» **BEREITGESTELLTER TEXT**
- - - - - - -

Offensichtlich hat Schröder mit dem Ausrufen von Neuwahlen
eine große Koalition im Bundestag angesterebt, um als Kanzler
der Umgestaltung in die Geschichte der Bundesrepublik einzugehen.
Dies hätte ihn taktisch in die Lage versetzt, bei Landtagswahlen
weiter links aufzutreten und der Union die arbeitnehmerfeindliche
Karte zu überlassen. Wie es gegenwärtig aussieht, könnte
er das Ziel nur zum Teil erreicht habe, freilich die große
Koalition, doch ohne ihn. So kann man sich ver-taktieren. Die
gleichgeschalteten Medien sind eifrig dabei, ihn zu demontieren,
auch nach seinem Rückzug hinaus.

- - - - - - -

» **VORLIEGENDE ANGABEN**

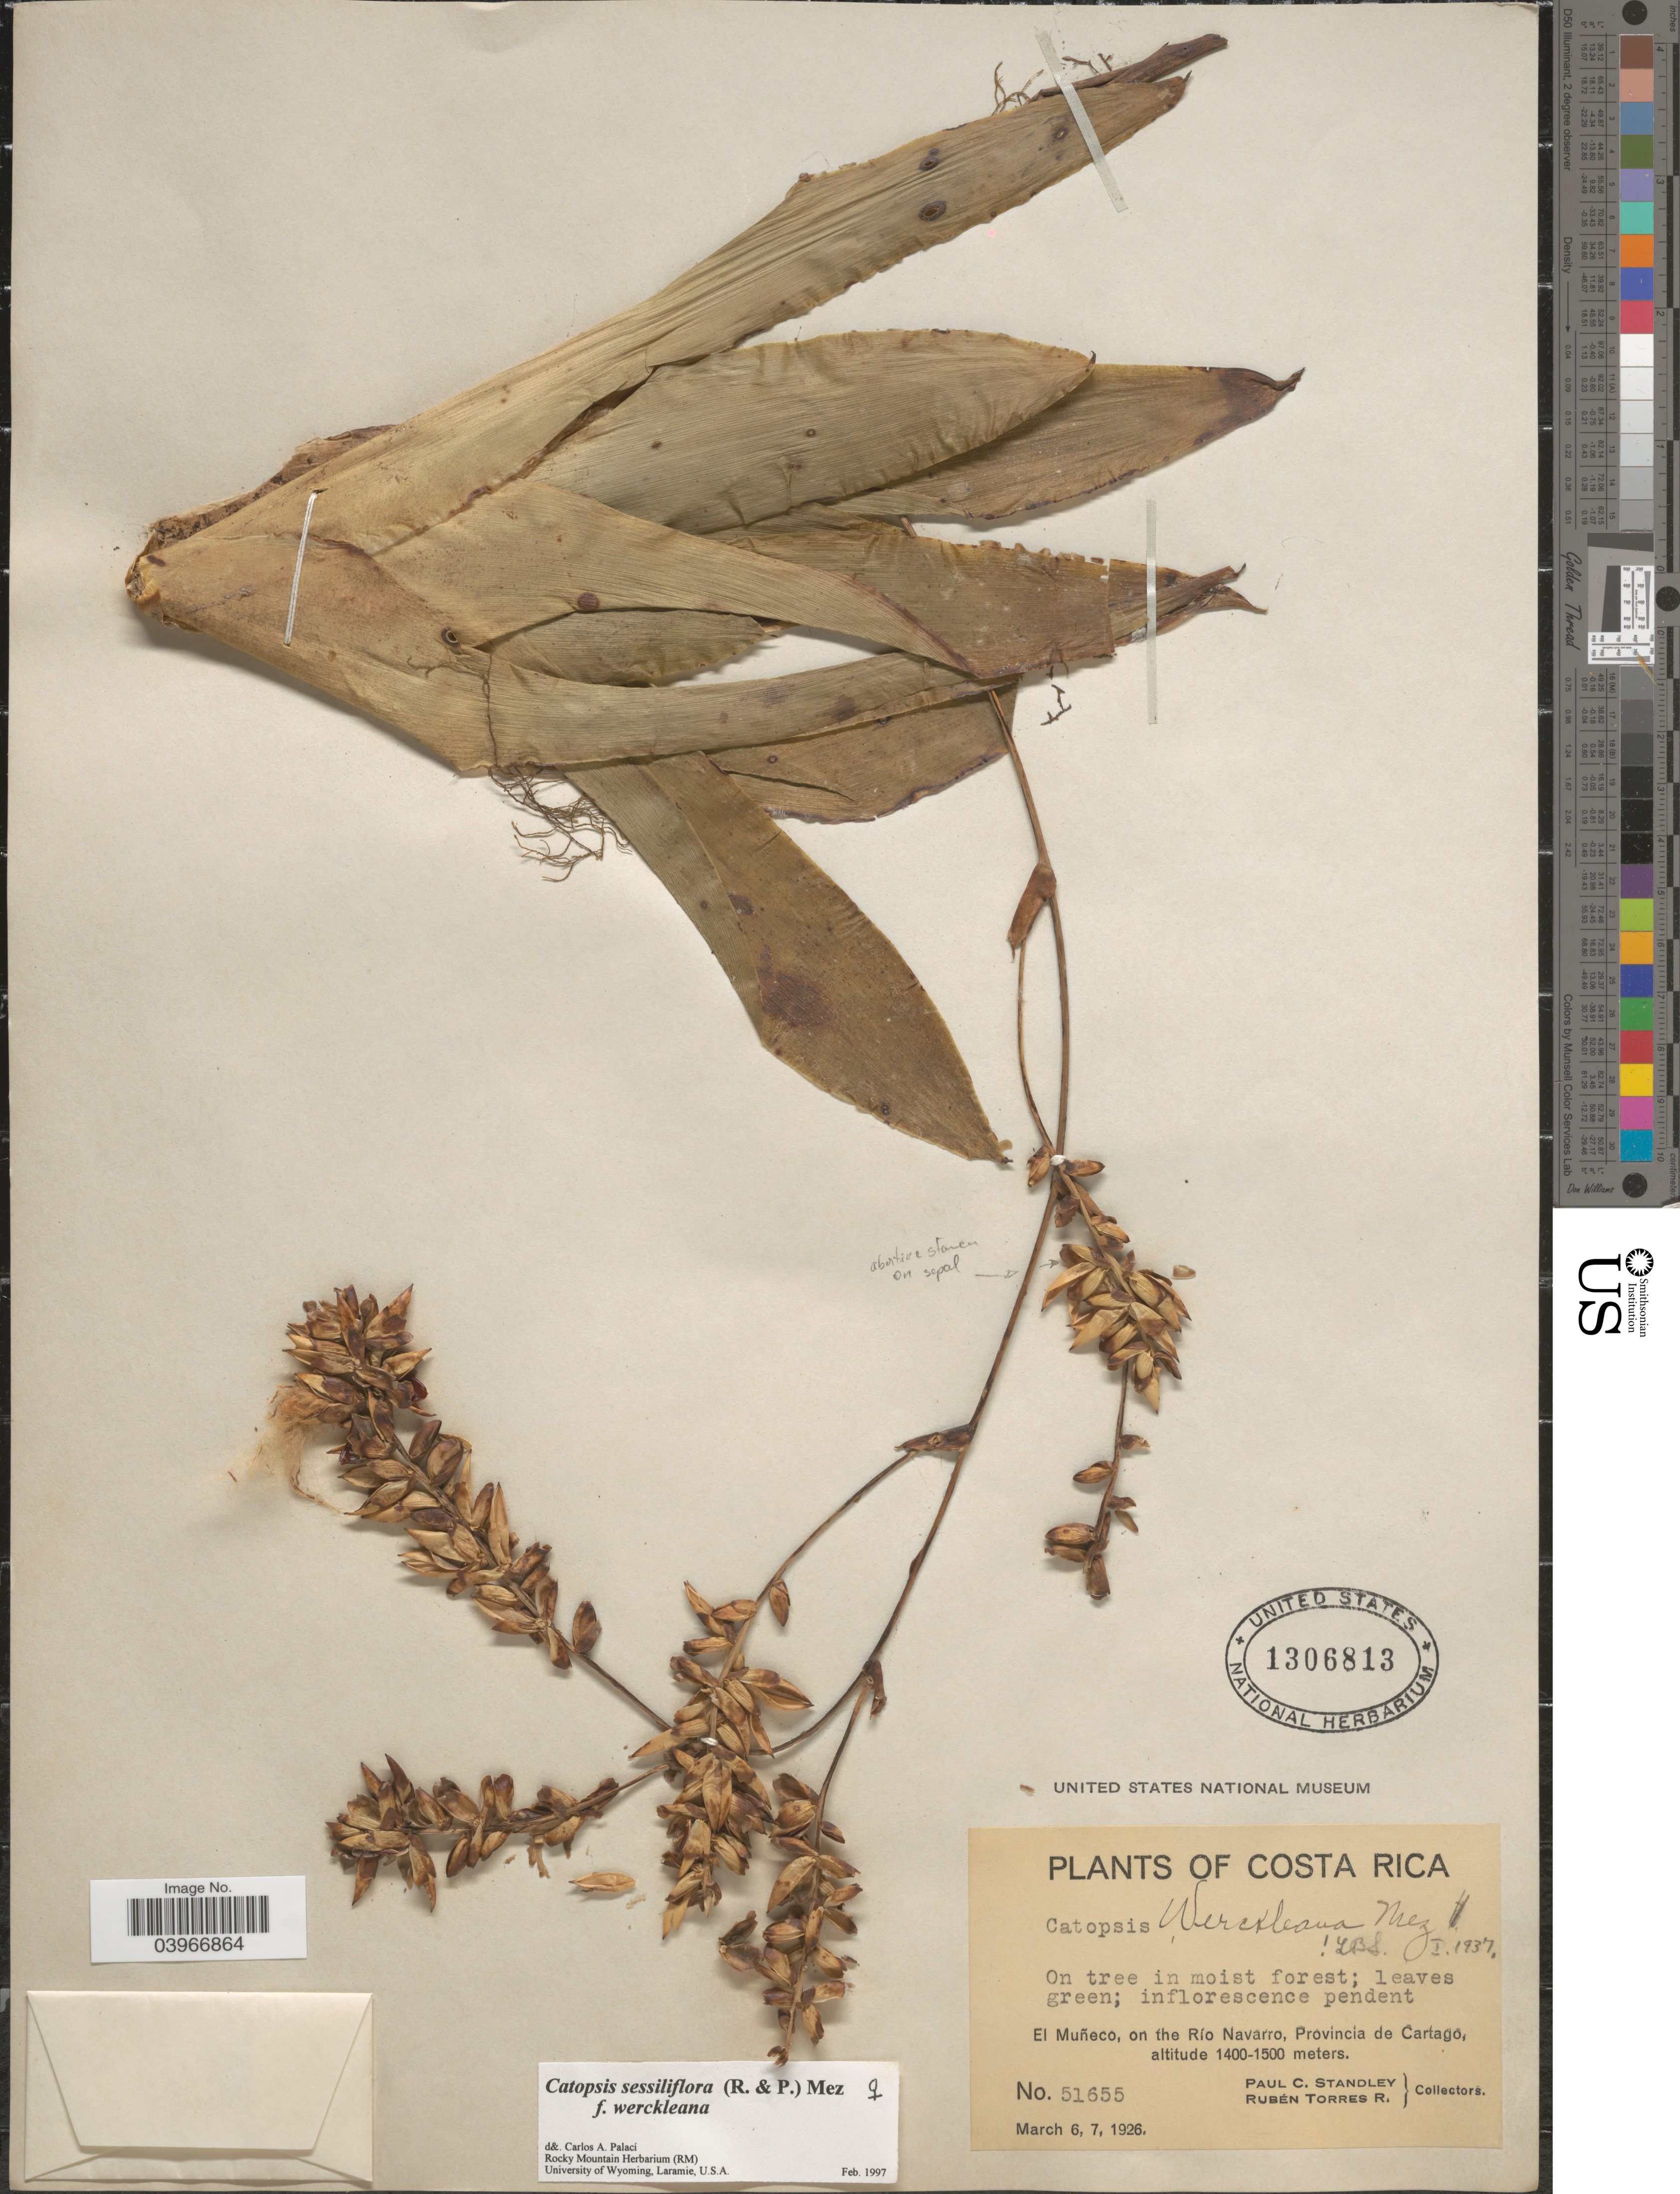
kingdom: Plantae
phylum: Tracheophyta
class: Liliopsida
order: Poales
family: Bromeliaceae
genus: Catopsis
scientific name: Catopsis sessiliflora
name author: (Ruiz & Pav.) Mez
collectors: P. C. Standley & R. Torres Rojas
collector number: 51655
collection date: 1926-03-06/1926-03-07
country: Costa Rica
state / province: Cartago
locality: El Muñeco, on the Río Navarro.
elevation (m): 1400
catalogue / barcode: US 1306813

- - - - - - -

» **ZIEL DER AUFGABE**
Geben Sie den bereitgestellten Text über Schröder und die Neuwahlen vollständig und wortgetreu wieder. Die Auflistung wird hier nicht benötigt.

» **ANTWORT**
Offensichtlich hat Schröder mit dem Ausrufen von Neuwahlen
eine große Koalition im Bundestag angesterebt, um als Kanzler
der Umgestaltung in die Geschichte der Bundesrepublik einzugehen.
Dies hätte ihn taktisch in die Lage versetzt, bei Landtagswahlen
weiter links aufzutreten und der Union die arbeitnehmerfeindliche
Karte zu überlassen. Wie es gegenwärtig aussieht, könnte
er das Ziel nur zum Teil erreicht habe, freilich die große
Koalition, doch ohne ihn. So kann man sich ver-taktieren. Die
gleichgeschalteten Medien sind eifrig dabei, ihn zu demontieren,
auch nach seinem Rückzug hinaus.